Não é difícil enxergar incoerências entra a figura emblemática do tropicalismo, o tímido espalhafatoso Caetano Veloso, que introjetou na música popular brasileira o gérmen da vanguarda e, por conseguinte revolucionou sua linguagem, e o espalhafatosamente tímido Caetano Veloso, arrependido das intervenções polêmicas a que tantas vezes se dispôs diante dos assuntos da moda, com seus olhinhos infantis sem a malícia do bandido, em trajes puídos e uma aparência encurvada, a implorar clemência ao fim de cada canção, ofuscado pela banda competente com quem confeccionou o disco Cê.
- Deus está morto - afirmei a quem quisesse após seu último show em vitória – o meu primeiro, e talvez o derradeiro – em que apresentou o disco recém inaugurado. Não sei ao certo o ponto exato da transfiguração em que o Caetano mítico transformou-se em deus empedernido, a mudança foi gradativa e pouco a pouco meu mestre, que é um instrumento sensível às variações do tempo e por isso não poderia passar incólume aos anos 80 e 90 e toda a deterioração do sublime e do sonho revolucionário que acarretaram, perdeu sua capacidade de contagiar a alma, ao menos a minha - embora neste período tenha composto obras como “ele me deu um beijo na boca”, “trem das cores”, “o quereres”, “vaca profana”, entre outras.
Seria injusto exigir que Caetano se mantivesse fiel à estética que o consagrou, até por que esta sempre foi mutante. O problema é ver seu esgotamento. Naquela noite, derrotado, admiti que Caetano envelhecera, o tempo tem desses reveses cruéis. O mesmo princípio pode ser aplicado aos Rolling Stones, a Paul Mccartney e a muitos outros que viraram lenda sem morte precoce no ápice da carreira. Mas não se aplica a Tom Zé, que dias depois me provou que era possível envelhecer com vigor artístico.

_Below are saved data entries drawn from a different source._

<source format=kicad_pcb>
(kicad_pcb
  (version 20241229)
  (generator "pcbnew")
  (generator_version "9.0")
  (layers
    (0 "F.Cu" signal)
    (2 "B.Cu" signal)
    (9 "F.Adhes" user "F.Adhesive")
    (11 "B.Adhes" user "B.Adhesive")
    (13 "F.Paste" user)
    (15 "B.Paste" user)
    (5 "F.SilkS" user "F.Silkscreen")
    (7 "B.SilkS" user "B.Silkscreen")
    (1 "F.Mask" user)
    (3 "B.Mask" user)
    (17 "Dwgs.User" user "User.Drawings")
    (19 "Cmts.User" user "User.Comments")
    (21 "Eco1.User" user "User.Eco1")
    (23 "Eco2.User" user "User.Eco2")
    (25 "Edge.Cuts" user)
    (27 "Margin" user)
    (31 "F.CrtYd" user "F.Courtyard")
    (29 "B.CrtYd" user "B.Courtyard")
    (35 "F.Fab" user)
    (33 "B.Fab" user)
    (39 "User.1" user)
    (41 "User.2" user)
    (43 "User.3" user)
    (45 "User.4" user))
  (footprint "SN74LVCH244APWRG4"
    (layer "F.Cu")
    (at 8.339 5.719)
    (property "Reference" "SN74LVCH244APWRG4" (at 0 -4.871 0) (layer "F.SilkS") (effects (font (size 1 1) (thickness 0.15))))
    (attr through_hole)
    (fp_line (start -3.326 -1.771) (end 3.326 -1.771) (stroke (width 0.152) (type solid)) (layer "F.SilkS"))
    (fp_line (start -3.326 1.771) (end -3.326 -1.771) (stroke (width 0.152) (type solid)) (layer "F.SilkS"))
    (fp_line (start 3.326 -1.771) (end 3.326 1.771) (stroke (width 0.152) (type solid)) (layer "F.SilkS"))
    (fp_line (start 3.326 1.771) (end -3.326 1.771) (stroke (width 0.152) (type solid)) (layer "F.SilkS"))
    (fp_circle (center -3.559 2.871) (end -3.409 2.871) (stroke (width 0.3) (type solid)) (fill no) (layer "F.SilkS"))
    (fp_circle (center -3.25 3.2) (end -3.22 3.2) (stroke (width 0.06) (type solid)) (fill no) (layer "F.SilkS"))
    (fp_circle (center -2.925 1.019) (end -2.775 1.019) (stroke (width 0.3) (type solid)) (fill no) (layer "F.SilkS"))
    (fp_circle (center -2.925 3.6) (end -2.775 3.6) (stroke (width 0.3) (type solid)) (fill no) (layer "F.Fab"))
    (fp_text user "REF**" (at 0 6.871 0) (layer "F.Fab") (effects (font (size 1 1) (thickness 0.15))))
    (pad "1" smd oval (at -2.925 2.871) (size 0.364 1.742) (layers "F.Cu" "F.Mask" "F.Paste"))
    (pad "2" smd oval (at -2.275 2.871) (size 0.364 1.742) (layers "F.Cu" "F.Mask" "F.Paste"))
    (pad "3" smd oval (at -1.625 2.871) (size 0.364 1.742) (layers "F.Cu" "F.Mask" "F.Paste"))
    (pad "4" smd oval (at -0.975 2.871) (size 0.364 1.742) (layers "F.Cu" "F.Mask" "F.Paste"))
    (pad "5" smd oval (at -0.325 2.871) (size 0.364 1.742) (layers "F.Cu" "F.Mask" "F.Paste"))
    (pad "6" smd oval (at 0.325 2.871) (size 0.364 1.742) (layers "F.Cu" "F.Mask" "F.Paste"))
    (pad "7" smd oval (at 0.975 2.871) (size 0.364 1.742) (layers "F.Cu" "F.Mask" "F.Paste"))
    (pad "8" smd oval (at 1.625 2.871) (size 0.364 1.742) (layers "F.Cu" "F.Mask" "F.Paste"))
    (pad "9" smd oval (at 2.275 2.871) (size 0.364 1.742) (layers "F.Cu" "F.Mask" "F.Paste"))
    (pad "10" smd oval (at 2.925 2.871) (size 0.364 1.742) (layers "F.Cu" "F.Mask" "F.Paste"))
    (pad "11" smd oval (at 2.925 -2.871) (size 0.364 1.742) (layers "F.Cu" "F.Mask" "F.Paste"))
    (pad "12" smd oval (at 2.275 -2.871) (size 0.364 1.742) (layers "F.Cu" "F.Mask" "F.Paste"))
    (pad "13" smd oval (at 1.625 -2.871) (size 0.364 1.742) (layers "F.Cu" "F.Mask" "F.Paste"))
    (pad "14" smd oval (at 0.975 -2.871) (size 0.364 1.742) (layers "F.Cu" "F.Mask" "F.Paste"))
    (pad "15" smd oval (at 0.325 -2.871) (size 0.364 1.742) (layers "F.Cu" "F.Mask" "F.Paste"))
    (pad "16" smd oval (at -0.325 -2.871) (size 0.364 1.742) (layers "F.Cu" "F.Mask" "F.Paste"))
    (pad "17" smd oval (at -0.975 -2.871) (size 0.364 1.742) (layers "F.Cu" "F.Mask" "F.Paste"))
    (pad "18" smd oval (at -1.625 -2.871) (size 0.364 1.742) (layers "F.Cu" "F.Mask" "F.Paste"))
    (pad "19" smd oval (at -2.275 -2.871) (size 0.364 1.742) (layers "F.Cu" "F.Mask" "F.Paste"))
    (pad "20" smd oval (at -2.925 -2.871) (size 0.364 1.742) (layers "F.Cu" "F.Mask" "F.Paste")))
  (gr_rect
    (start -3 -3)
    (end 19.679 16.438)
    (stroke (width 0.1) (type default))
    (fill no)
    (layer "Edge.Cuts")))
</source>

Eu esperava ansiosamente pelo show onde todo o mundo poderia brilhar num cântico, ver revelado o jeito da Bahia que afetaria toda a gente do mundo em um momento puro de amor, mas no palco um Caetano transvertido em David Byrne demolia minhas ilusões. Sua boca tremia constantemente em vibratos inconvenientes, e eu me via carrasco do meu maior ídolo, primeiro com expressão triste, depois com zombaria ao vê-lo se aproximar da platéia em passos tímidos, e era incontida a gargalhada quando, no momento de sua maior euforia, dava uns pulinhos. Voltei para casa ultrajado.
Há quem diga que no disco Cê a ousadia de Caetano se reafirma. Concordo que a prosa do poeta se mostra madura, e a idéia de substituir a orquestra de batuques, que deu o tom de seus últimos discos, pelo trio de músicos talentosos, tange seu velhos ideais, mas não o suficiente para tornar o disco arrebatador, como os que antes sabia fazer com tanta naturalidade.

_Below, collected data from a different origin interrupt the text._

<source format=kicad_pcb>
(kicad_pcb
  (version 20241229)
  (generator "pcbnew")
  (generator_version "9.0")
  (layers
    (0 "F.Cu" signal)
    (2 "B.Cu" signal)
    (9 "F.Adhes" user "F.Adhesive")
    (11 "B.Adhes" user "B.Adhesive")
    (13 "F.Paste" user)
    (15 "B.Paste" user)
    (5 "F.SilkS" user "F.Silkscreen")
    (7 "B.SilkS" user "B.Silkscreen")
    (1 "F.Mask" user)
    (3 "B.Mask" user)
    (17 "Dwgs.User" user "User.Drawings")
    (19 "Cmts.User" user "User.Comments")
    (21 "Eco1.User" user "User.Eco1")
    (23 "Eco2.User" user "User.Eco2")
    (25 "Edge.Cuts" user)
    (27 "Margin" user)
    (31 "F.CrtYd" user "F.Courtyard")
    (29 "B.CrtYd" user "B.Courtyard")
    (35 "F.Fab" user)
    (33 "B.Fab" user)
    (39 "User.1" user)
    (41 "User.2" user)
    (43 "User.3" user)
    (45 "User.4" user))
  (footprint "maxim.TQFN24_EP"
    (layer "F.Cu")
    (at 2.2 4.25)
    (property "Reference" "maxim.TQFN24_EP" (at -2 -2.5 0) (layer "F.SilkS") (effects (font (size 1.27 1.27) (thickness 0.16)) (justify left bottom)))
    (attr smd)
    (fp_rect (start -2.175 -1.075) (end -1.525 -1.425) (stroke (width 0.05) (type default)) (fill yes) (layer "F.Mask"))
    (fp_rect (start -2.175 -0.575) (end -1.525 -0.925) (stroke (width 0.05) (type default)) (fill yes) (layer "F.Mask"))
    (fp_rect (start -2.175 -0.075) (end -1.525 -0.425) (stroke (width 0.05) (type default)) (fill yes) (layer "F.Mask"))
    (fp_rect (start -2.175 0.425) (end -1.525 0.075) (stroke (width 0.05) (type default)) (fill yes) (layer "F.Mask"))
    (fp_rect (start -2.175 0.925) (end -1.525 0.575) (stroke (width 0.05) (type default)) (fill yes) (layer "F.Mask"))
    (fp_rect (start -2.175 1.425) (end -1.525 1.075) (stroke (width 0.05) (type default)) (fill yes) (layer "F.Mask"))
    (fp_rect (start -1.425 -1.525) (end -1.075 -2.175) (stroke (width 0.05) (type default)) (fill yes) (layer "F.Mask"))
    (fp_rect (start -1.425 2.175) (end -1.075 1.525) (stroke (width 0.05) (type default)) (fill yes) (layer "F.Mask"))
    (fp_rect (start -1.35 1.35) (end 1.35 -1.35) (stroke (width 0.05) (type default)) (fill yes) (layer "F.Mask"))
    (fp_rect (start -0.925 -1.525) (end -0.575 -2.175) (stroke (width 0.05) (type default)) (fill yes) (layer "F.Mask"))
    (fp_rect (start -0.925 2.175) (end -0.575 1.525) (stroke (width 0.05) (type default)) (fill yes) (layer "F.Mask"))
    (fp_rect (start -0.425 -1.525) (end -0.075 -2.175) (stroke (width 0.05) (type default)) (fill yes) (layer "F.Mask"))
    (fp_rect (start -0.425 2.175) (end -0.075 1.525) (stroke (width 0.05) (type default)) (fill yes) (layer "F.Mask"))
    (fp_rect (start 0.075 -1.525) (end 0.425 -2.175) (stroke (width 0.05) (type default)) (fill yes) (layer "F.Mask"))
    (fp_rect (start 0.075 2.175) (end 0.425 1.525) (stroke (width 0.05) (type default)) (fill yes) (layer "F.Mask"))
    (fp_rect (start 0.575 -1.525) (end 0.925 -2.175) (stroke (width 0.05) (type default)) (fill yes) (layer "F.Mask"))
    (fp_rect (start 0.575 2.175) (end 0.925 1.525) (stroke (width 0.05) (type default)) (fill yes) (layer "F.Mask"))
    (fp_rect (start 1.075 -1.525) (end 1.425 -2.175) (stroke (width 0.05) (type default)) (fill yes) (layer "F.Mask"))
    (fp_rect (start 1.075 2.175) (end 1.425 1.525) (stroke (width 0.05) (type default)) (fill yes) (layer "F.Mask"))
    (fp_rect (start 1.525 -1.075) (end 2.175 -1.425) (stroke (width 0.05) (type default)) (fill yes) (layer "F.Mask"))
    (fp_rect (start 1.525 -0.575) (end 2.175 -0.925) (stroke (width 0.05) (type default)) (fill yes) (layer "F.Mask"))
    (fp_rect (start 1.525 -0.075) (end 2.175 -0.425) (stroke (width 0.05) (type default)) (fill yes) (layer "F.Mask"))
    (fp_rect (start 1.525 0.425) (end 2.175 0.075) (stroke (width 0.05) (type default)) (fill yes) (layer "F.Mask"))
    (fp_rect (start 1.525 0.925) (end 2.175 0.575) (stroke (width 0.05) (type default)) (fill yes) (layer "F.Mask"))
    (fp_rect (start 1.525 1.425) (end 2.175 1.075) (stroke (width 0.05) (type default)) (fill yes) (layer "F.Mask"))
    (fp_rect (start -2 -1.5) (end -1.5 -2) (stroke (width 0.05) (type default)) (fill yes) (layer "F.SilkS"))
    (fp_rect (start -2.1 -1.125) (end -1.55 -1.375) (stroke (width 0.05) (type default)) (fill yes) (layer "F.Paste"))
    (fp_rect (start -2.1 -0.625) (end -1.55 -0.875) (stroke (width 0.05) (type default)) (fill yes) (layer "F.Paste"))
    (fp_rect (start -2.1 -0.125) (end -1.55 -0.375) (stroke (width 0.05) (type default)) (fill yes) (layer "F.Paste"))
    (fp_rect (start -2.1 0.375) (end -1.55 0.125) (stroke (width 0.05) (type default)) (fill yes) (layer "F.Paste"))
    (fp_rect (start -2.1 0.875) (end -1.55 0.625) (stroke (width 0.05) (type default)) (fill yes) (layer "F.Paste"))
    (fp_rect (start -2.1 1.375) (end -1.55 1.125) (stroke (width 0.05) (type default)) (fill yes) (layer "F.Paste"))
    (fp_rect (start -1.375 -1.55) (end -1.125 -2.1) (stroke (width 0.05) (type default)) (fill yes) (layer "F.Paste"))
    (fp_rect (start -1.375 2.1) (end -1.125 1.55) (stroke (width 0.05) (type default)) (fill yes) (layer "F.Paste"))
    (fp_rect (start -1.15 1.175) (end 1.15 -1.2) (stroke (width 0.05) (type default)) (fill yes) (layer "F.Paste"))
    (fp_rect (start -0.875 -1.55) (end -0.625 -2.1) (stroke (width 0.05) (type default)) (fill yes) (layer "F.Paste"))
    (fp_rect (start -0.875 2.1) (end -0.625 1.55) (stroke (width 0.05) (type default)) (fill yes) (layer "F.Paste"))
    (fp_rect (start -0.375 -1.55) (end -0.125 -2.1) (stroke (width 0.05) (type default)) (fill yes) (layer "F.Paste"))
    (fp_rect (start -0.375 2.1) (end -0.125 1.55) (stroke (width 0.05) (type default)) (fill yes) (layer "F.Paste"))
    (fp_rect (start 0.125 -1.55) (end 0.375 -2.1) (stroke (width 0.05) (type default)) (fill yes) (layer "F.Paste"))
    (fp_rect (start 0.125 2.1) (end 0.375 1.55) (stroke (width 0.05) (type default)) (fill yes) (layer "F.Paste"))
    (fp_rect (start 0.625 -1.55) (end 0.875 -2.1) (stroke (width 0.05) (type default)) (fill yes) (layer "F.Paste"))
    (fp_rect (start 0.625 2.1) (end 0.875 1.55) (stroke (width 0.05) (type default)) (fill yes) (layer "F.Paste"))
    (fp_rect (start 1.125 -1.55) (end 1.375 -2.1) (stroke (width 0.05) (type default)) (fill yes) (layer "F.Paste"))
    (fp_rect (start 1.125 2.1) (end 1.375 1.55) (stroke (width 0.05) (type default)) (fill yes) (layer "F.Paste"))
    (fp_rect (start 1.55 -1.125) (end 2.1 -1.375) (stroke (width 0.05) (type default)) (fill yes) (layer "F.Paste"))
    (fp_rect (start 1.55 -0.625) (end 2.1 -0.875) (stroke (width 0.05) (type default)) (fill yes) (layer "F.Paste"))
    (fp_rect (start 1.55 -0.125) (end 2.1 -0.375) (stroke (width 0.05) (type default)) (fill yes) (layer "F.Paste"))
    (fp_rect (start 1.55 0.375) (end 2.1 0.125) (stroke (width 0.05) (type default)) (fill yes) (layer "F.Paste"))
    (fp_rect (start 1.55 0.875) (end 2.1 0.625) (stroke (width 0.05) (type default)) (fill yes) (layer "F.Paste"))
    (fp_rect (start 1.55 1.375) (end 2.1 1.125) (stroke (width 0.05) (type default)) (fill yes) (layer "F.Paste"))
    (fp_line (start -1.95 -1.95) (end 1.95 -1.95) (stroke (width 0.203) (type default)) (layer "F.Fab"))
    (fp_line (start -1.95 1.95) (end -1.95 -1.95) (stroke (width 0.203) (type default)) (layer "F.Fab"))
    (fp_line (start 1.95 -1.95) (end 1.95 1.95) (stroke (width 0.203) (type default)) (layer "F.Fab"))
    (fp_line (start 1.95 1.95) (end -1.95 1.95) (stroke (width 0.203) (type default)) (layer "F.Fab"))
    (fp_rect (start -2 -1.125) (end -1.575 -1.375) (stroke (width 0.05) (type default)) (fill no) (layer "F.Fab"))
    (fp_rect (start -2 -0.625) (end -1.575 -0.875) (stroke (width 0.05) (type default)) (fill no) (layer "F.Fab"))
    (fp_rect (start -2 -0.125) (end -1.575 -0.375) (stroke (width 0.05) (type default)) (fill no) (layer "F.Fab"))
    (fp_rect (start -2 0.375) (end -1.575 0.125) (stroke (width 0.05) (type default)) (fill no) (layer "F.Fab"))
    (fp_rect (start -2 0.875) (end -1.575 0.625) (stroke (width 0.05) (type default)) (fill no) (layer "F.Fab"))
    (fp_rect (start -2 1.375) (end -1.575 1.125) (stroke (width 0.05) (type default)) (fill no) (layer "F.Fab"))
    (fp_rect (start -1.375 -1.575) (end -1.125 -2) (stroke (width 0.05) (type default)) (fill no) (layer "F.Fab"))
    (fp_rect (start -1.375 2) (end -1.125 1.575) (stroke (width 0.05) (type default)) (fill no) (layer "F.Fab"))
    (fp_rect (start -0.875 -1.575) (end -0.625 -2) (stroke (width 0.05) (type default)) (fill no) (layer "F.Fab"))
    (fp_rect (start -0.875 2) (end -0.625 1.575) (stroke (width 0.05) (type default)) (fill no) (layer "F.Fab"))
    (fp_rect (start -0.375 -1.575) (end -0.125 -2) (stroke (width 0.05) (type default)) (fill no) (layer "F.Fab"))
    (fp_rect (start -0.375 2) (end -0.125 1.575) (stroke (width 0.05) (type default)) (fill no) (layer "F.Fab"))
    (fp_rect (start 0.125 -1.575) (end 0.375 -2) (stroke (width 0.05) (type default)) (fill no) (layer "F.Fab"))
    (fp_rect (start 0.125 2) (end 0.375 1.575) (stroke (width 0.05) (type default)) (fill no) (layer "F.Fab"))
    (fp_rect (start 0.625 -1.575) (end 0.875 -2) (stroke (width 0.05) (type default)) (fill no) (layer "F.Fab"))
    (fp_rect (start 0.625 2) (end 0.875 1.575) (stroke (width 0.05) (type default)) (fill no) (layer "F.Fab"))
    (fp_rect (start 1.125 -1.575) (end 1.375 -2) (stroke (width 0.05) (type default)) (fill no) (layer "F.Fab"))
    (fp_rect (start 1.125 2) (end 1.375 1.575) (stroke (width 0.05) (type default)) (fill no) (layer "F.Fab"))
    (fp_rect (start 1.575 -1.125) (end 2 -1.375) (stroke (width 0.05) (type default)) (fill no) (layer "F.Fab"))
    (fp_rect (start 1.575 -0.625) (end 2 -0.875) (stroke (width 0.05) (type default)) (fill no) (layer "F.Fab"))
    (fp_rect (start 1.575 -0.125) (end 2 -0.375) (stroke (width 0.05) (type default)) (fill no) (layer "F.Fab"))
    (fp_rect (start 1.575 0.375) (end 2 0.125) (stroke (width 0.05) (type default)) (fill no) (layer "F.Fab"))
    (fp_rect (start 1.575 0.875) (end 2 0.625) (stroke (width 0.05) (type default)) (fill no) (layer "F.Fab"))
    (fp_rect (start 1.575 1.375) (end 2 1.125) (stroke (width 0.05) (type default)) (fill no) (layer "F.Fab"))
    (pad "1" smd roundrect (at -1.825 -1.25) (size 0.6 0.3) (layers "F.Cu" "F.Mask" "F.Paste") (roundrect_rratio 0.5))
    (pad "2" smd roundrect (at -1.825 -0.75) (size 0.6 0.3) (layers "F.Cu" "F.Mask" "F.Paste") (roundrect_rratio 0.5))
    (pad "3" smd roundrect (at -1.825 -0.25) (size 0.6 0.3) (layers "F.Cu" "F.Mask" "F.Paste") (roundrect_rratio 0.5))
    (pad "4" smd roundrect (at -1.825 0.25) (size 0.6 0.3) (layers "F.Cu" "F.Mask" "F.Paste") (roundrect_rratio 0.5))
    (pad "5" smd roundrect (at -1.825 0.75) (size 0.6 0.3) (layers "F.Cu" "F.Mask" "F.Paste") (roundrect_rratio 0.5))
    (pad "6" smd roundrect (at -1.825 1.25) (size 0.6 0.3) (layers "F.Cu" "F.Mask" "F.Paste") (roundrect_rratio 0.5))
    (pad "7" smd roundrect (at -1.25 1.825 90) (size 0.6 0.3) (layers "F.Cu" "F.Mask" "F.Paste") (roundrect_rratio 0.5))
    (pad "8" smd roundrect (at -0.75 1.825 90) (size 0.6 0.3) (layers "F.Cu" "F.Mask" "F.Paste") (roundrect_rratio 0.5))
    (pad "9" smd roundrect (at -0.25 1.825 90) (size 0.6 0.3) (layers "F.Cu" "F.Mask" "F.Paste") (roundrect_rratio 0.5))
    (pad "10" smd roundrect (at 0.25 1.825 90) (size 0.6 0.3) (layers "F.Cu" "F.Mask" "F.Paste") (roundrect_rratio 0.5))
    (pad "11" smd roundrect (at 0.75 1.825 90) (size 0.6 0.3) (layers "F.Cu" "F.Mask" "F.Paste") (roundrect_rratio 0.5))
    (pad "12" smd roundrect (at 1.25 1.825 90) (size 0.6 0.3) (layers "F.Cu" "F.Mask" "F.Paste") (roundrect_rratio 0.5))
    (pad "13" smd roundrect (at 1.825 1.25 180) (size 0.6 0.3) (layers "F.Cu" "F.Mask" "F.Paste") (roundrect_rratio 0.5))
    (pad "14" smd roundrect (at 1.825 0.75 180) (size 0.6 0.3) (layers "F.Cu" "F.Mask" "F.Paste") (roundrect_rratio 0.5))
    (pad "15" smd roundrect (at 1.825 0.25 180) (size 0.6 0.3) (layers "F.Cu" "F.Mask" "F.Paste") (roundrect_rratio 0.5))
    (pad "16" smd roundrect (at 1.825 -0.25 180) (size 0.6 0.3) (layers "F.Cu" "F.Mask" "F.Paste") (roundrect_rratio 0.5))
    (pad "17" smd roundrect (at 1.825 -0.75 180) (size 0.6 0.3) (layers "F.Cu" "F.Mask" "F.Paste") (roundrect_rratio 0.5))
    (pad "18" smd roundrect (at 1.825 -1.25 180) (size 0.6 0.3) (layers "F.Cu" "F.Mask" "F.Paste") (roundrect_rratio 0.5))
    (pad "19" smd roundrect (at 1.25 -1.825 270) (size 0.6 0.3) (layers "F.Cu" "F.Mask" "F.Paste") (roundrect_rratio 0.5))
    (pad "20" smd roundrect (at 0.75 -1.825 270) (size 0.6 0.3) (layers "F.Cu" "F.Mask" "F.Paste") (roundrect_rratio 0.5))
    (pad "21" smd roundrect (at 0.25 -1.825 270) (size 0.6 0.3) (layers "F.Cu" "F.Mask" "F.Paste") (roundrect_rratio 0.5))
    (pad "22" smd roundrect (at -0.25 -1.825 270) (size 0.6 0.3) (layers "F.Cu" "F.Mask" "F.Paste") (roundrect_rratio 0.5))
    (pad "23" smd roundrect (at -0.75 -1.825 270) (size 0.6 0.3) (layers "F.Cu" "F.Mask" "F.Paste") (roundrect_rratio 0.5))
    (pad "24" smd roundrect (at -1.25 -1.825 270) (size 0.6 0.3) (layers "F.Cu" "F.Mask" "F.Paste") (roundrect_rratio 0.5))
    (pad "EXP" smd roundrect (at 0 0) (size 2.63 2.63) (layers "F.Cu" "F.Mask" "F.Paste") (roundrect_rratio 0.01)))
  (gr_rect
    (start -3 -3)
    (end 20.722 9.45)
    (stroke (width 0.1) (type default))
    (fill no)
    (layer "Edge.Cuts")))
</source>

Caetano é um ser para arte, com referências múltiplas que misturadas dão origem a uma obra conceitual nunca antes vista no Brasil em forma de música. E ser referência no Brasil que é por excelência um berço da boa música é para poucos!
Ele não é o único, mas sem dúvida é um dos gênios que conseguiram transfigurar o gênero em um perfume que intoxica, uma experiência visceral que por vezes se materializa de maneira etérea, mas com força suficiente para agarrar pelo pescoço e arremessar pela janela, cadenciar os passos rumo ao amor livre e à liberdade incondicional enquanto meta.
Com a sensibilidade e competência para as múltiplas possibilidades de verter a arte, sua obra é marcadamente plural: artes plásticas, cinema, literatura, filosofia, afetos e desafetos, e também música, com influências que vão do fado ao rock’n roll, da moda de viola à música experimental, da bossa à jovem guarda, da anticanção sobre o sexo sem compromisso à canção de amor à flor da pele, tudo isso fundido sob um mesmo signo. Sem falar de sua capacidade como interprete. Havia me esquecido do teatro, fica para um próximo texto...
Quando ouço Qualquer coisa, ou Jóia, ou o disco branco de 69, ou o Transa, enfim, alguns dos seus discos embalam-me numa nostalgia de algo que embora não tenha vivido, sei que participo – sinto – ao menos enquanto dura a execução das faixas, cada qual com seu transe particular em que, por mais estranho que pareça, reconheço a força estranha, o pulso primordial que dá o ritmo certo à existência, onde a vida enxerga a beleza latente, às vezes de maneira efusiva, com tremeliques e um sorriso imenso, outras vezes recolhido no espaço e no tempo, sentindo coagular o jorro da noite sangrenta, celebrando o nascimento da paixão com um vinho vício desde o início, ou chorando o fim do amor com uma releitura de “Acontece”.
É quando eu percebo que deus sobrevive.